I do not see these as microwave issues personally as both can be issues outside of the microwave. 

Save microwave cooking, like any kind of safe cooking, is dependent on the cook using common sense. Microwave safe materials must be used otherwise of course there could be risk. The same could be said for any other type of cooking. A stove top would not be considered an unsafe way to cook food, but if you put a cardboard container (something you could heat in the microwave) on the stove top then you will have problems.


----------



## cookinworld (Sep 5, 2009)

Placing a styrofoam cup or bowl into a microwave oven is a killer. As you may know already, it releases environmental hormon.


----------



## GB (Sep 5, 2009)

I am not sure if that is true or not, but again it is not an issue with the microwave.
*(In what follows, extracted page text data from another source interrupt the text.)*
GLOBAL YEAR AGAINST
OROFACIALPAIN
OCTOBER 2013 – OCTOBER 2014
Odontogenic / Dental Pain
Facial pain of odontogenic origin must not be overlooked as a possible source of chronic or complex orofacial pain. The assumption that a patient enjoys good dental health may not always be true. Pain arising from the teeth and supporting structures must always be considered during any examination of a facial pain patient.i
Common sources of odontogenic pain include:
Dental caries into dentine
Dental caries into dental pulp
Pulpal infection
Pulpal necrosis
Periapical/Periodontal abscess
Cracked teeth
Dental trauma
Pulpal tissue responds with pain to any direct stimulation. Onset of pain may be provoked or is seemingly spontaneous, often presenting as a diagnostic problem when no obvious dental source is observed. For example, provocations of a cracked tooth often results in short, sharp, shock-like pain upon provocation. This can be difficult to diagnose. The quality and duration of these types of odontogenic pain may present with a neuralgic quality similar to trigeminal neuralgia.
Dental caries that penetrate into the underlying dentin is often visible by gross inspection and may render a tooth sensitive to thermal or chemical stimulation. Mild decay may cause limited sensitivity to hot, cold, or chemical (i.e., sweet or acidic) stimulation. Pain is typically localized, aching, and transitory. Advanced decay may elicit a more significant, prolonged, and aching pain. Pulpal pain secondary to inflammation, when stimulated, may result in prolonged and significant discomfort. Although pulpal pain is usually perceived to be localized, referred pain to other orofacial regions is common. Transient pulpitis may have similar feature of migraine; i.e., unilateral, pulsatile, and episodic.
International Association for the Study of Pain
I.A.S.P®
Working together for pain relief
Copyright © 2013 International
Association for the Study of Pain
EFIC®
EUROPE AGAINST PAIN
It is an issue with the Styrofoam (if it is even true).


----------



## Alix (Sep 5, 2009)

Styrofoam is bad from production to landfill in terms of environment. I've got to agree with GB on this one. Today's microwaves are as safe to use as your conventional oven or stove. Sensible precautions should be taken just as with the stove. You don't put Pyrex on an element, you don't put plastic in the microwave.


----------



## Selkie (Sep 5, 2009)

GB said:


> I do not see these as microwave issues personally as both can be issues outside of the microwave.
> 
> ... is dependent on the cook using common sense....



Unfortunately, *common sense* doesn't seem to be common any longer. If it was, we wouldn't see lawsuits about the temperature of fast food take-out coffee being too hot, nor judges issuing significant awards! Personally, when it comes to dealing with the public, I take nothing for granted.


----------



## Alix (Sep 5, 2009)

Oh Selkie, very true. Maybe we should rename it UNcommon sense? Karma for you!


----------



## GB (Sep 5, 2009)

Selkie said:


> Unfortunately, *common sense* doesn't seem to be common any longer. If it was, we wouldn't see lawsuits about the temperature of fast food take-out coffee being too hot, nor judges issuing significant awards! Personally, when it comes to dealing with the public, I take nothing for granted.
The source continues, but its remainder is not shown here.